English    Türkçe    فارسی   

2
1473-1497

  • Her çöle, geçip kurtulunacak yer adı verilmiştir. Ad ve suret, halkın akıllarına tuzaktır.
  • Bir güruhu, elbisesi tanıtır. Onu o libasla görünce avamdan derler.
  • Mürailik sureti de bir güruhun adını zâhitliğe çıkarmıştır. Hâlbuki kendisi riyaya boğulmuştur. 1475
  • Taklitten, kapıp kaçmadan arınmış nur gerek ki, onu, sözünü dinlemeden, işini görmeden tanısın.
  • Bu nura sahip olan, akıl yoluyla onun kalbine girer, nakdini görür, nakil ve rivayete bağlanmaz.
  • Gaybı adamakıllı bilen Allah’ın has kulları can âleminde kalp casuslarıdır.
  • Hayal gibi gönle girerler. Gizli şey ve hal, onların önünde apaçıktır.
  • Serçenin vücudunda ne kuvvet, ne kudret vardır ki sırrı, doğanın aklından gizli kalsın? 1480
  • Allah sırlarına vakıf olan kişinin önünde mahlûkatın sırrı nedir ki?
  • Göklere çıkan adama yeryüzünde yürümek güç gelir mi?
  • Be zalim, Davut’un elinde demir mum haline gelir, erirdi, artık onun avucunda mum ne oluyor?
  • Lokman, kul şeklinde bir efendiydi. Kulluğu, yalnız zahiri bir görünüşten ibaretti.
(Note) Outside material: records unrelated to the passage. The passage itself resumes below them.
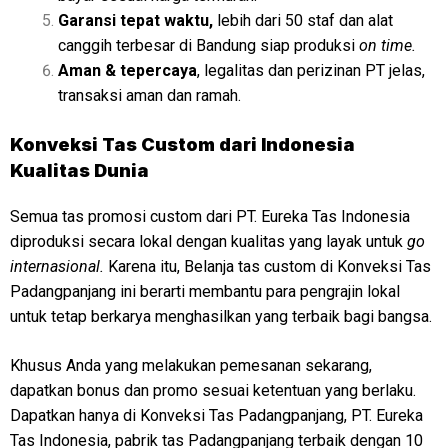
Garansi tepat waktu,
lebih dari 50 staf dan alat
canggih terbesar di Bandung siap produksi
on time.
Aman & tepercaya
, legalitas dan perizinan PT jelas,
transaksi aman dan ramah.
Konveksi
Tas Custom dari Indonesia
Kualitas Dunia
Semua tas promosi custom dari PT. Eureka Tas Indonesia
diproduksi secara lokal dengan kualitas yang layak untuk
go
internasional.
Karena itu, Belanja tas custom di Konveksi Tas
Padangpanjang ini berarti membantu para pengrajin lokal
untuk tetap berkarya menghasilkan yang terbaik bagi bangsa.
Khusus Anda yang melakukan pemesanan sekarang,
dapatkan bonus dan promo sesuai ketentuan yang berlaku.
Dapatkan hanya di Konveksi Tas Padangpanjang, PT. Eureka
Tas Indonesia, pabrik tas Padangpanjang terbaik dengan 10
  • Meselâ, efendi tanımadık bir yere giderse kuluna elbisesini giydirir. 1485
  • Kendisi de o kölenin libaslarını giyer, köleyi kendisine efendi yapar.
  • Kullar gibi onun ardından yürür. Bu suretle kendisini kimseye tanıtmaz.
  • Ey kul, sen başköşeye otur. Ben, eski bir kul gibi ayakkabılarını götüreyim.
  • Sen sertlik et, bana söv, hiçbir suretle ağırlama.
  • Şimdi hizmetin, bence bana hizmet etmeyi bırakmadan ibarettir. Ben, bu suretle gurbet diyarında bile tohumu ekeceğim” der. 1490
  • Efendiler, kendilerini kul sanılsınlar diye kulluğu kabul etmişlerdir.
  • Onların gözleri toktur, efendiliğe doymuşlardır, kendilerine lâzım olan işi yapa gelmişlerdir.
  • Hâlbuki bu heva ve heves kulları, onların aksine kendilerini akıl ve can efendisi gösterirler.
  • Efendi kulluk edebilir. Fakat kuldan kulluktan başka bir şey zuhur edemez ki.
  • Şunu bil ki o âlemden bu âleme böyle tersine akseden nice şeyler vardır. 1495
  • Lokman’ın efendisi bu gizli hali biliyordu, ondan bir nişane görmüştü.
  • Sırrı bildiği için o yol gösterici, iş başarmak için eşeğini güzelce sürmekteydi.